==== RECORDS FOR THIS EXERCISE ====

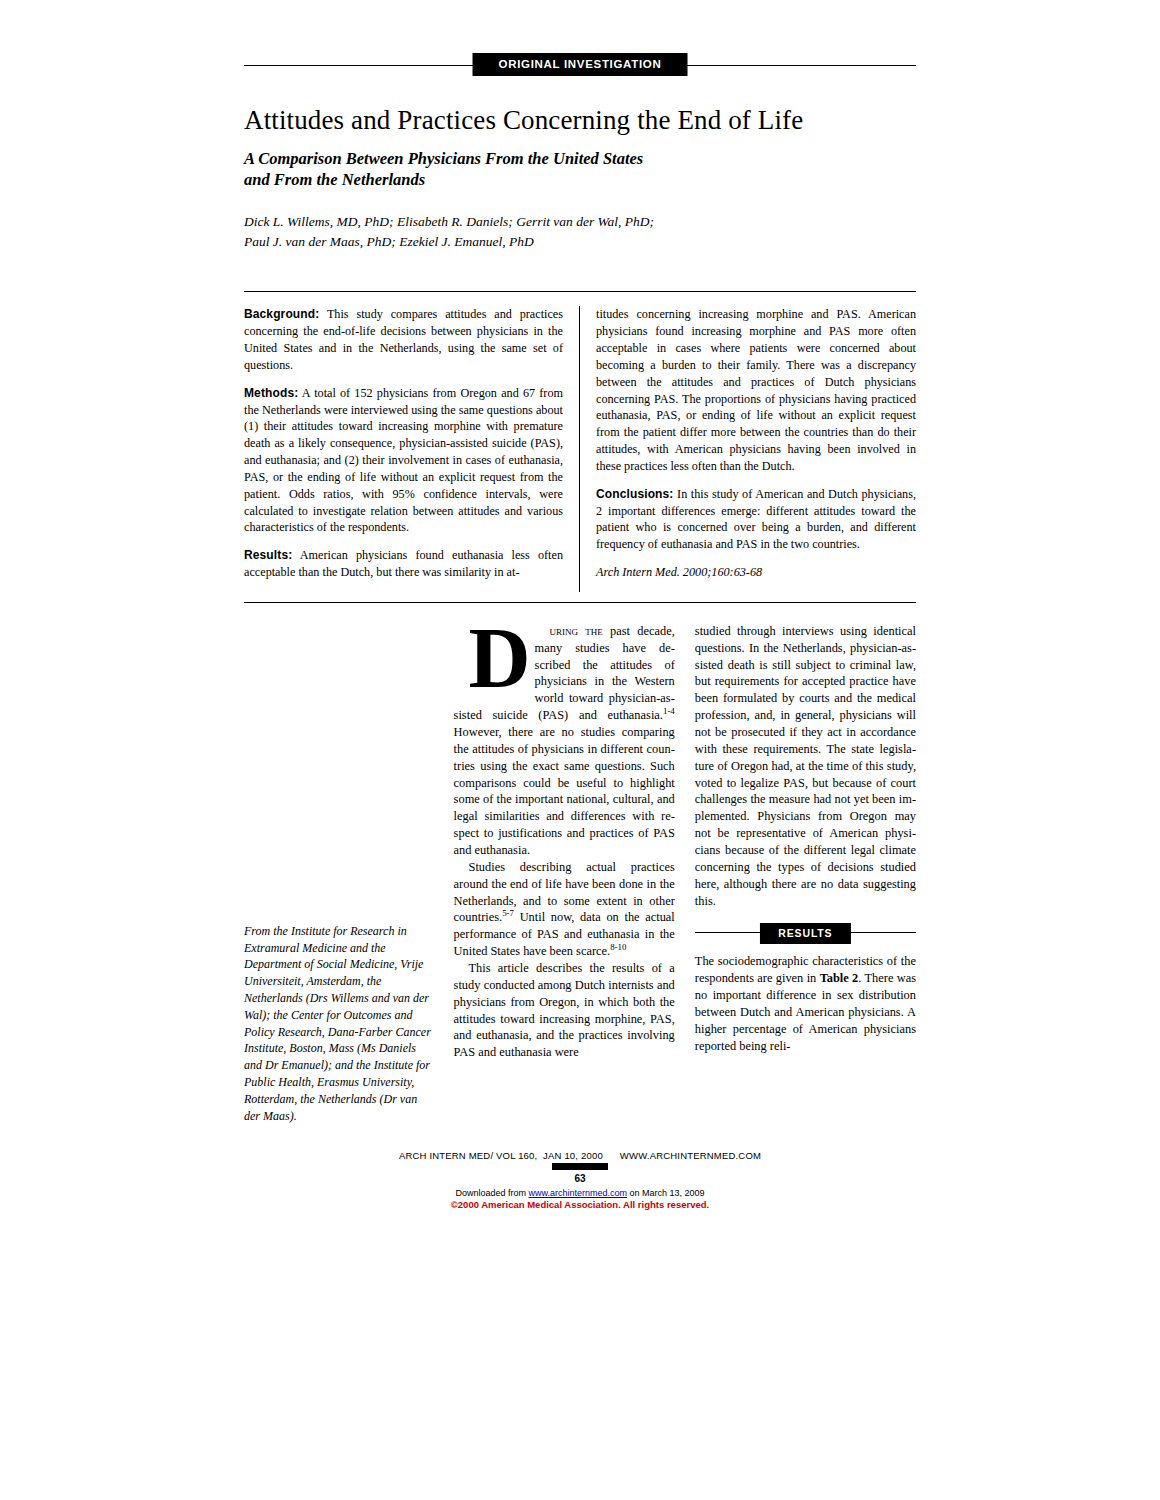ORIGINAL INVESTIGATION
Attitudes and Practices Concerning the End of Life
A Comparison Between Physicians From the United States
and From the Netherlands
Dick L. Willems, MD, PhD; Elisabeth R. Daniels; Gerrit van der Wal, PhD;
Paul J. van der Maas, PhD; Ezekiel J. Emanuel, PhD
Background: This study compares attitudes and practices concerning the end-of-life decisions between physicians in the United States and in the Netherlands, using the same set of questions.
Methods: A total of 152 physicians from Oregon and 67 from the Netherlands were interviewed using the same questions about (1) their attitudes toward increasing morphine with premature death as a likely consequence, physician-assisted suicide (PAS), and euthanasia; and (2) their involvement in cases of euthanasia, PAS, or the ending of life without an explicit request from the patient. Odds ratios, with 95% confidence intervals, were calculated to investigate relation between attitudes and various characteristics of the respondents.
Results: American physicians found euthanasia less often acceptable than the Dutch, but there was similarity in at-
titudes concerning increasing morphine and PAS. American physicians found increasing morphine and PAS more often acceptable in cases where patients were concerned about becoming a burden to their family. There was a discrepancy between the attitudes and practices of Dutch physicians concerning PAS. The proportions of physicians having practiced euthanasia, PAS, or ending of life without an explicit request from the patient differ more between the countries than do their attitudes, with American physicians having been involved in these practices less often than the Dutch.
Conclusions: In this study of American and Dutch physicians, 2 important differences emerge: different attitudes toward the patient who is concerned over being a burden, and different frequency of euthanasia and PAS in the two countries.
Arch Intern Med. 2000;160:63-68
From the Institute for Research in Extramural Medicine and the Department of Social Medicine, Vrije Universiteit, Amsterdam, the Netherlands (Drs Willems and van der Wal); the Center for Outcomes and Policy Research, Dana-Farber Cancer Institute, Boston, Mass (Ms Daniels and Dr Emanuel); and the Institute for Public Health, Erasmus University, Rotterdam, the Netherlands (Dr van der Maas).
During the past decade, many studies have described the attitudes of physicians in the Western world toward physician-assisted suicide (PAS) and euthanasia.1-4 However, there are no studies comparing the attitudes of physicians in different countries using the exact same questions. Such comparisons could be useful to highlight some of the important national, cultural, and legal similarities and differences with respect to justifications and practices of PAS and euthanasia.
Studies describing actual practices around the end of life have been done in the Netherlands, and to some extent in other countries.5-7 Until now, data on the actual performance of PAS and euthanasia in the United States have been scarce.8-10
This article describes the results of a study conducted among Dutch internists and physicians from Oregon, in which both the attitudes toward increasing morphine, PAS, and euthanasia, and the practices involving PAS and euthanasia were
studied through interviews using identical questions. In the Netherlands, physician-assisted death is still subject to criminal law, but requirements for accepted practice have been formulated by courts and the medical profession, and, in general, physicians will not be prosecuted if they act in accordance with these requirements. The state legislature of Oregon had, at the time of this study, voted to legalize PAS, but because of court challenges the measure had not yet been implemented. Physicians from Oregon may not be representative of American physicians because of the different legal climate concerning the types of decisions studied here, although there are no data suggesting this.
RESULTS
The sociodemographic characteristics of the respondents are given in Table 2. There was no important difference in sex distribution between Dutch and American physicians. A higher percentage of American physicians reported being reli-
ARCH INTERN MED/ VOL 160, JAN 10, 2000 WWW.ARCHINTERNMED.COM
63
Downloaded from www.archinternmed.com on March 13, 2009
©2000 American Medical Association. All rights reserved.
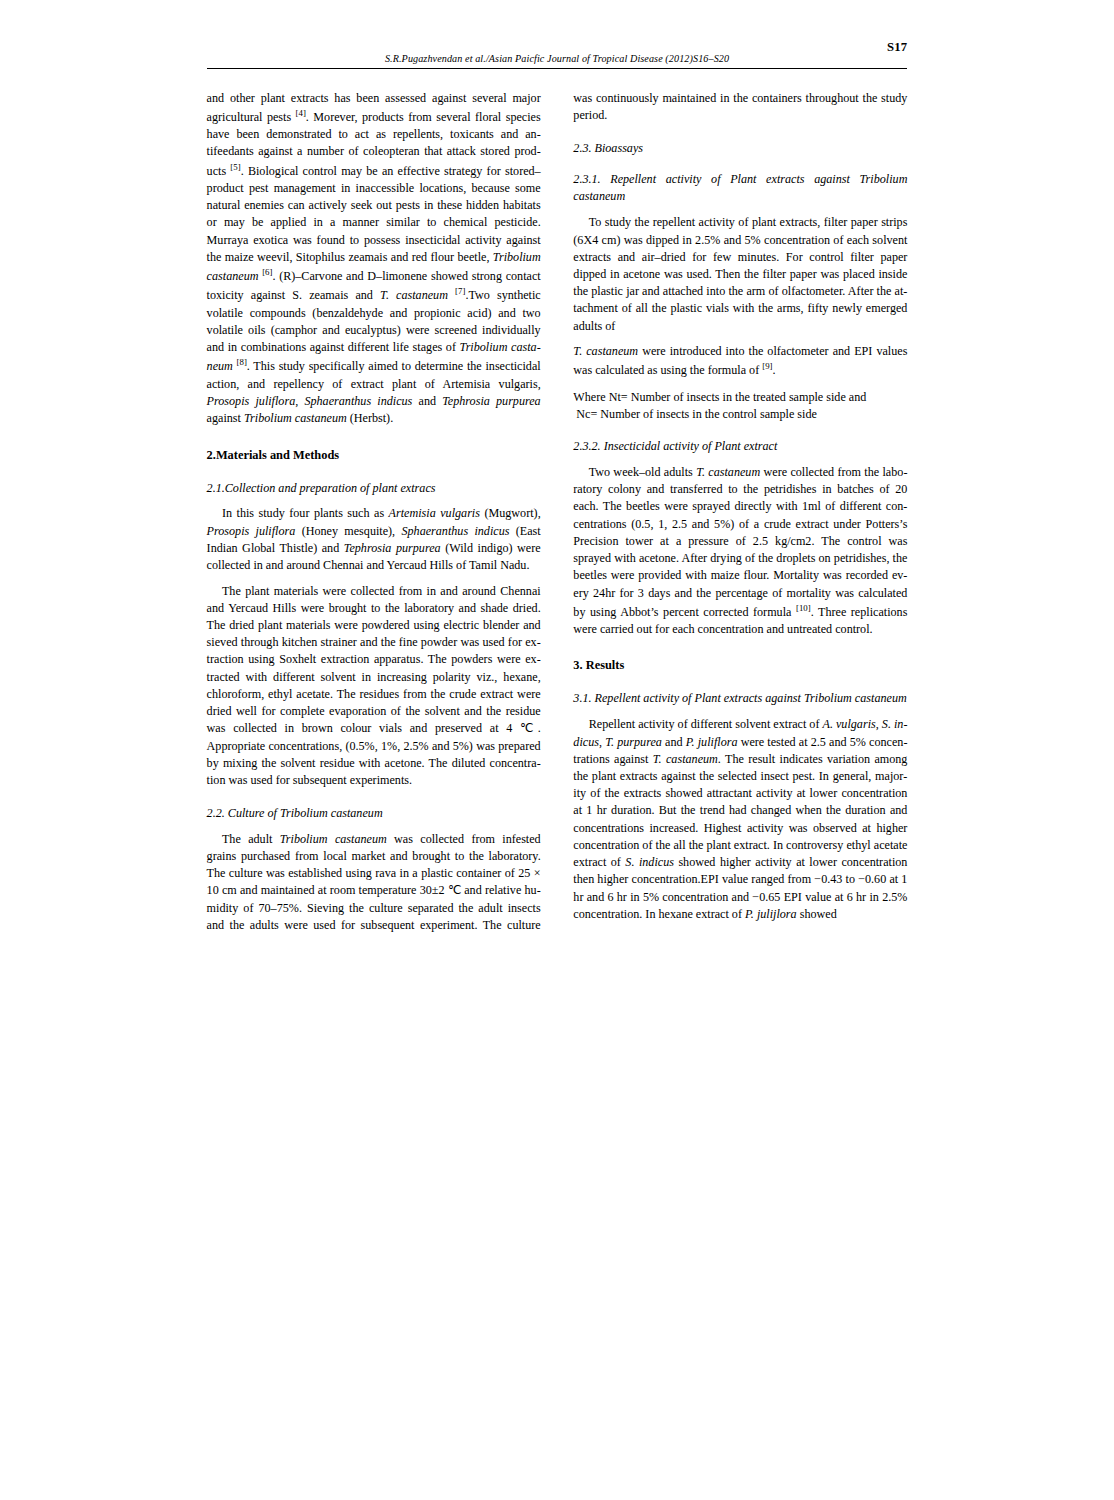S17
S.R.Pugazhvendan et al./Asian Paicfic Journal of Tropical Disease (2012)S16–S20
and other plant extracts has been assessed against several major agricultural pests [4]. Morever, products from several floral species have been demonstrated to act as repellents, toxicants and antifeedants against a number of coleopteran that attack stored products [5]. Biological control may be an effective strategy for stored–product pest management in inaccessible locations, because some natural enemies can actively seek out pests in these hidden habitats or may be applied in a manner similar to chemical pesticide. Murraya exotica was found to possess insecticidal activity against the maize weevil, Sitophilus zeamais and red flour beetle, Tribolium castaneum [6]. (R)–Carvone and D–limonene showed strong contact toxicity against S. zeamais and T. castaneum [7].Two synthetic volatile compounds (benzaldehyde and propionic acid) and two volatile oils (camphor and eucalyptus) were screened individually and in combinations against different life stages of Tribolium castaneum [8]. This study specifically aimed to determine the insecticidal action, and repellency of extract plant of Artemisia vulgaris, Prosopis juliflora, Sphaeranthus indicus and Tephrosia purpurea against Tribolium castaneum (Herbst).
2.Materials and Methods
2.1.Collection and preparation of plant extracs
In this study four plants such as Artemisia vulgaris (Mugwort), Prosopis juliflora (Honey mesquite), Sphaeranthus indicus (East Indian Global Thistle) and Tephrosia purpurea (Wild indigo) were collected in and around Chennai and Yercaud Hills of Tamil Nadu.
The plant materials were collected from in and around Chennai and Yercaud Hills were brought to the laboratory and shade dried. The dried plant materials were powdered using electric blender and sieved through kitchen strainer and the fine powder was used for extraction using Soxhelt extraction apparatus. The powders were extracted with different solvent in increasing polarity viz., hexane, chloroform, ethyl acetate. The residues from the crude extract were dried well for complete evaporation of the solvent and the residue was collected in brown colour vials and preserved at 4 ℃. Appropriate concentrations, (0.5%, 1%, 2.5% and 5%) was prepared by mixing the solvent residue with acetone. The diluted concentration was used for subsequent experiments.
2.2. Culture of Tribolium castaneum
The adult Tribolium castaneum was collected from infested grains purchased from local market and brought to the laboratory. The culture was established using rava in a plastic container of 25 × 10 cm and maintained at room temperature 30±2 ℃ and relative humidity of 70–75%. Sieving the culture separated the adult insects and the adults were used for subsequent experiment. The culture was continuously maintained in the containers throughout the study period.
2.3. Bioassays
2.3.1. Repellent activity of Plant extracts against Tribolium castaneum
To study the repellent activity of plant extracts, filter paper strips (6X4 cm) was dipped in 2.5% and 5% concentration of each solvent extracts and air–dried for few minutes. For control filter paper dipped in acetone was used. Then the filter paper was placed inside the plastic jar and attached into the arm of olfactometer. After the attachment of all the plastic vials with the arms, fifty newly emerged adults of
T. castaneum were introduced into the olfactometer and EPI values was calculated as using the formula of [9].
Where Nt= Number of insects in the treated sample side and
Nc= Number of insects in the control sample side
2.3.2. Insecticidal activity of Plant extract
Two week–old adults T. castaneum were collected from the laboratory colony and transferred to the petridishes in batches of 20 each. The beetles were sprayed directly with 1ml of different concentrations (0.5, 1, 2.5 and 5%) of a crude extract under Potters’s Precision tower at a pressure of 2.5 kg/cm2. The control was sprayed with acetone. After drying of the droplets on petridishes, the beetles were provided with maize flour. Mortality was recorded every 24hr for 3 days and the percentage of mortality was calculated by using Abbot’s percent corrected formula [10]. Three replications were carried out for each concentration and untreated control.
3. Results
3.1. Repellent activity of Plant extracts against Tribolium castaneum
Repellent activity of different solvent extract of A. vulgaris, S. indicus, T. purpurea and P. juliflora were tested at 2.5 and 5% concentrations against T. castaneum. The result indicates variation among the plant extracts against the selected insect pest. In general, majority of the extracts showed attractant activity at lower concentration at 1 hr duration. But the trend had changed when the duration and concentrations increased. Highest activity was observed at higher concentration of the all the plant extract. In controversy ethyl acetate extract of S. indicus showed higher activity at lower concentration then higher concentration.EPI value ranged from −0.43 to −0.60 at 1 hr and 6 hr in 5% concentration and −0.65 EPI value at 6 hr in 2.5% concentration. In hexane extract of P. julijlora showed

====

This exercise asks for the data above to be given again exactly, without pictures.

ORIGINAL INVESTIGATION
Attitudes and Practices Concerning the End of Life
A Comparison Between Physicians From the United States
and From the Netherlands
Dick L. Willems, MD, PhD; Elisabeth R. Daniels; Gerrit van der Wal, PhD;
Paul J. van der Maas, PhD; Ezekiel J. Emanuel, PhD
Background: This study compares attitudes and practices concerning the end-of-life decisions between physicians in the United States and in the Netherlands, using the same set of questions.
Methods: A total of 152 physicians from Oregon and 67 from the Netherlands were interviewed using the same questions about (1) their attitudes toward increasing morphine with premature death as a likely consequence, physician-assisted suicide (PAS), and euthanasia; and (2) their involvement in cases of euthanasia, PAS, or the ending of life without an explicit request from the patient. Odds ratios, with 95% confidence intervals, were calculated to investigate relation between attitudes and various characteristics of the respondents.
Results: American physicians found euthanasia less often acceptable than the Dutch, but there was similarity in at-
titudes concerning increasing morphine and PAS. American physicians found increasing morphine and PAS more often acceptable in cases where patients were concerned about becoming a burden to their family. There was a discrepancy between the attitudes and practices of Dutch physicians concerning PAS. The proportions of physicians having practiced euthanasia, PAS, or ending of life without an explicit request from the patient differ more between the countries than do their attitudes, with American physicians having been involved in these practices less often than the Dutch.
Conclusions: In this study of American and Dutch physicians, 2 important differences emerge: different attitudes toward the patient who is concerned over being a burden, and different frequency of euthanasia and PAS in the two countries.
Arch Intern Med. 2000;160:63-68
From the Institute for Research in Extramural Medicine and the Department of Social Medicine, Vrije Universiteit, Amsterdam, the Netherlands (Drs Willems and van der Wal); the Center for Outcomes and Policy Research, Dana-Farber Cancer Institute, Boston, Mass (Ms Daniels and Dr Emanuel); and the Institute for Public Health, Erasmus University, Rotterdam, the Netherlands (Dr van der Maas).
During the past decade, many studies have described the attitudes of physicians in the Western world toward physician-assisted suicide (PAS) and euthanasia.1-4 However, there are no studies comparing the attitudes of physicians in different countries using the exact same questions. Such comparisons could be useful to highlight some of the important national, cultural, and legal similarities and differences with respect to justifications and practices of PAS and euthanasia.
Studies describing actual practices around the end of life have been done in the Netherlands, and to some extent in other countries.5-7 Until now, data on the actual performance of PAS and euthanasia in the United States have been scarce.8-10
This article describes the results of a study conducted among Dutch internists and physicians from Oregon, in which both the attitudes toward increasing morphine, PAS, and euthanasia, and the practices involving PAS and euthanasia were
studied through interviews using identical questions. In the Netherlands, physician-assisted death is still subject to criminal law, but requirements for accepted practice have been formulated by courts and the medical profession, and, in general, physicians will not be prosecuted if they act in accordance with these requirements. The state legislature of Oregon had, at the time of this study, voted to legalize PAS, but because of court challenges the measure had not yet been implemented. Physicians from Oregon may not be representative of American physicians because of the different legal climate concerning the types of decisions studied here, although there are no data suggesting this.
RESULTS
The sociodemographic characteristics of the respondents are given in Table 2. There was no important difference in sex distribution between Dutch and American physicians. A higher percentage of American physicians reported being reli-
ARCH INTERN MED/ VOL 160, JAN 10, 2000 WWW.ARCHINTERNMED.COM
63
Downloaded from www.archinternmed.com on March 13, 2009
©2000 American Medical Association. All rights reserved.
S17
S.R.Pugazhvendan et al./Asian Paicfic Journal of Tropical Disease (2012)S16–S20
and other plant extracts has been assessed against several major agricultural pests [4]. Morever, products from several floral species have been demonstrated to act as repellents, toxicants and antifeedants against a number of coleopteran that attack stored products [5]. Biological control may be an effective strategy for stored–product pest management in inaccessible locations, because some natural enemies can actively seek out pests in these hidden habitats or may be applied in a manner similar to chemical pesticide. Murraya exotica was found to possess insecticidal activity against the maize weevil, Sitophilus zeamais and red flour beetle, Tribolium castaneum [6]. (R)–Carvone and D–limonene showed strong contact toxicity against S. zeamais and T. castaneum [7].Two synthetic volatile compounds (benzaldehyde and propionic acid) and two volatile oils (camphor and eucalyptus) were screened individually and in combinations against different life stages of Tribolium castaneum [8]. This study specifically aimed to determine the insecticidal action, and repellency of extract plant of Artemisia vulgaris, Prosopis juliflora, Sphaeranthus indicus and Tephrosia purpurea against Tribolium castaneum (Herbst).
2.Materials and Methods
2.1.Collection and preparation of plant extracs
In this study four plants such as Artemisia vulgaris (Mugwort), Prosopis juliflora (Honey mesquite), Sphaeranthus indicus (East Indian Global Thistle) and Tephrosia purpurea (Wild indigo) were collected in and around Chennai and Yercaud Hills of Tamil Nadu.
The plant materials were collected from in and around Chennai and Yercaud Hills were brought to the laboratory and shade dried. The dried plant materials were powdered using electric blender and sieved through kitchen strainer and the fine powder was used for extraction using Soxhelt extraction apparatus. The powders were extracted with different solvent in increasing polarity viz., hexane, chloroform, ethyl acetate. The residues from the crude extract were dried well for complete evaporation of the solvent and the residue was collected in brown colour vials and preserved at 4 ℃. Appropriate concentrations, (0.5%, 1%, 2.5% and 5%) was prepared by mixing the solvent residue with acetone. The diluted concentration was used for subsequent experiments.
2.2. Culture of Tribolium castaneum
The adult Tribolium castaneum was collected from infested grains purchased from local market and brought to the laboratory. The culture was established using rava in a plastic container of 25 × 10 cm and maintained at room temperature 30±2 ℃ and relative humidity of 70–75%. Sieving the culture separated the adult insects and the adults were used for subsequent experiment. The culture was continuously maintained in the containers throughout the study period.
2.3. Bioassays
2.3.1. Repellent activity of Plant extracts against Tribolium castaneum
To study the repellent activity of plant extracts, filter paper strips (6X4 cm) was dipped in 2.5% and 5% concentration of each solvent extracts and air–dried for few minutes. For control filter paper dipped in acetone was used. Then the filter paper was placed inside the plastic jar and attached into the arm of olfactometer. After the attachment of all the plastic vials with the arms, fifty newly emerged adults of
T. castaneum were introduced into the olfactometer and EPI values was calculated as using the formula of [9].
Where Nt= Number of insects in the treated sample side and
Nc= Number of insects in the control sample side
2.3.2. Insecticidal activity of Plant extract
Two week–old adults T. castaneum were collected from the laboratory colony and transferred to the petridishes in batches of 20 each. The beetles were sprayed directly with 1ml of different concentrations (0.5, 1, 2.5 and 5%) of a crude extract under Potters’s Precision tower at a pressure of 2.5 kg/cm2. The control was sprayed with acetone. After drying of the droplets on petridishes, the beetles were provided with maize flour. Mortality was recorded every 24hr for 3 days and the percentage of mortality was calculated by using Abbot’s percent corrected formula [10]. Three replications were carried out for each concentration and untreated control.
3. Results
3.1. Repellent activity of Plant extracts against Tribolium castaneum
Repellent activity of different solvent extract of A. vulgaris, S. indicus, T. purpurea and P. juliflora were tested at 2.5 and 5% concentrations against T. castaneum. The result indicates variation among the plant extracts against the selected insect pest. In general, majority of the extracts showed attractant activity at lower concentration at 1 hr duration. But the trend had changed when the duration and concentrations increased. Highest activity was observed at higher concentration of the all the plant extract. In controversy ethyl acetate extract of S. indicus showed higher activity at lower concentration then higher concentration.EPI value ranged from −0.43 to −0.60 at 1 hr and 6 hr in 5% concentration and −0.65 EPI value at 6 hr in 2.5% concentration. In hexane extract of P. julijlora showed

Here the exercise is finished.